Task item → The entire listing below must be written out word for word.

Content starts

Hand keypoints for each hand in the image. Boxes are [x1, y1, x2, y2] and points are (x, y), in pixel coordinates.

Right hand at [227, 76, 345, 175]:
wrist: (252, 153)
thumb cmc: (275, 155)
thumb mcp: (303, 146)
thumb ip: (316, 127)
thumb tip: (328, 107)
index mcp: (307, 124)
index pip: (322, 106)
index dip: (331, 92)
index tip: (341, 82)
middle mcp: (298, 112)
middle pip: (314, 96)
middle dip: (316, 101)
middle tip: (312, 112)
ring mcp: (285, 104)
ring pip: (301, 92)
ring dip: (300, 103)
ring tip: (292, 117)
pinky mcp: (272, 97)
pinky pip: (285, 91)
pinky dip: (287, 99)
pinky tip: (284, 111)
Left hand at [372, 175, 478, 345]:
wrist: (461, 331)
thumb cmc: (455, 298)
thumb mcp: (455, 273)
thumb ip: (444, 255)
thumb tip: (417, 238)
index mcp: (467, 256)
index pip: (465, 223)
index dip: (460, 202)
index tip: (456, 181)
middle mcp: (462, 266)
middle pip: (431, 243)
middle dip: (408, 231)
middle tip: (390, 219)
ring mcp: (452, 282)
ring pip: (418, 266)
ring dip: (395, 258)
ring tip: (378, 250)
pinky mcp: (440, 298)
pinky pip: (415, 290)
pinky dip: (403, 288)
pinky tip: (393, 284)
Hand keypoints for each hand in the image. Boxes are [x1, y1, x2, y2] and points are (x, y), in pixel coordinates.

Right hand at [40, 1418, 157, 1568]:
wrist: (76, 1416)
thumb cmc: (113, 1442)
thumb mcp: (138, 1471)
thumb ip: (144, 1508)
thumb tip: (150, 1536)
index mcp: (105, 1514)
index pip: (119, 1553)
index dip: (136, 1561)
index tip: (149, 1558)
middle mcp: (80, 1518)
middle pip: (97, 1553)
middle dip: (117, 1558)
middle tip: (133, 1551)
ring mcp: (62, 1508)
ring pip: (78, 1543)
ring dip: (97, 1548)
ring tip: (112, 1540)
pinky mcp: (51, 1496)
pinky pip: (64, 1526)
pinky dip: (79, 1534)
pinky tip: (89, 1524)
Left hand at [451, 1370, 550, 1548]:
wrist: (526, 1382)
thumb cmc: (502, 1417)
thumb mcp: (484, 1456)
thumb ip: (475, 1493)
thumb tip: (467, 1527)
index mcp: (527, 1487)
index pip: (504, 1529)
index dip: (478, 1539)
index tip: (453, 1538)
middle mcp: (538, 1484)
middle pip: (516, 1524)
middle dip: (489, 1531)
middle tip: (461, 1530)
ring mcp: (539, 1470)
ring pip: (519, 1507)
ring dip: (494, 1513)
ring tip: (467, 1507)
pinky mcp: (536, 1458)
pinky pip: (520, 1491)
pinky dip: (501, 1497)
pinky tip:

Content ends

Result for this exercise →
Hand keypoints for each hand in the image. Boxes are [x1, y1, x2, y2] and points are (x, y), in pixel coordinates.

Right hand at [227, 76, 345, 175]:
wrist: (252, 153)
thumb cmc: (275, 155)
thumb mcp: (303, 146)
thumb ip: (316, 127)
thumb tip: (328, 107)
index mcp: (307, 124)
index pip: (322, 106)
index dip: (331, 92)
index tip: (341, 82)
middle mcp: (298, 112)
middle pip: (314, 96)
middle dip: (316, 101)
middle tip: (312, 112)
ring mcp: (285, 104)
ring pip: (301, 92)
ring dip: (300, 103)
ring tip: (292, 117)
pinky mcp: (272, 97)
pinky pip: (285, 91)
pinky dip: (287, 99)
pinky tip: (284, 111)
Left hand at [372, 175, 478, 345]:
wrist: (461, 331)
thumb cmc: (455, 298)
thumb mcp: (455, 273)
thumb ip: (444, 255)
thumb tip: (417, 238)
index mcp: (467, 256)
index pip: (465, 223)
index dip: (460, 202)
index tip: (456, 181)
middle mcp: (462, 266)
middle pip: (431, 243)
middle dip: (408, 231)
middle tip: (390, 219)
ring mcp: (452, 282)
ring pip: (418, 266)
ring dip: (395, 258)
ring tip: (378, 250)
pinky mcp: (440, 298)
pinky pip: (415, 290)
pinky dip: (403, 288)
pinky tip: (393, 284)
Hand keypoints for each hand in the image. Boxes are [x1, y1, x2, y2] and points are (x, y), in pixel coordinates.

Right hand at [40, 1418, 157, 1568]:
wrist: (76, 1416)
thumb cmc: (113, 1442)
thumb mcp: (138, 1471)
thumb ip: (144, 1508)
thumb tip: (150, 1536)
index mcp: (105, 1514)
index pip: (119, 1553)
index dip: (136, 1561)
index tip: (149, 1558)
middle mcp: (80, 1518)
middle pip: (97, 1553)
middle dip: (117, 1558)
middle tip: (133, 1551)
ring mcp: (62, 1508)
ring pip: (78, 1543)
ring dip: (97, 1548)
ring tip: (112, 1540)
pinky mcp: (51, 1496)
pinky pip: (64, 1526)
pinky dip: (79, 1534)
pinky tip: (89, 1524)
Left hand at [451, 1370, 550, 1548]:
wrist: (526, 1382)
thumb cmc: (502, 1417)
thumb mcp: (484, 1456)
thumb ip: (475, 1493)
thumb tip: (467, 1527)
index mcp: (527, 1487)
index pip: (504, 1529)
index dip: (478, 1539)
index tip: (453, 1538)
middle mcp: (538, 1484)
middle pip: (516, 1524)
middle dip: (489, 1531)
middle tip: (461, 1530)
ring mcp: (539, 1470)
ring pip: (519, 1507)
ring dip: (494, 1513)
ring tip: (467, 1507)
pinky mcp: (536, 1458)
pinky pip: (520, 1491)
pinky dip: (501, 1497)
pinky tip:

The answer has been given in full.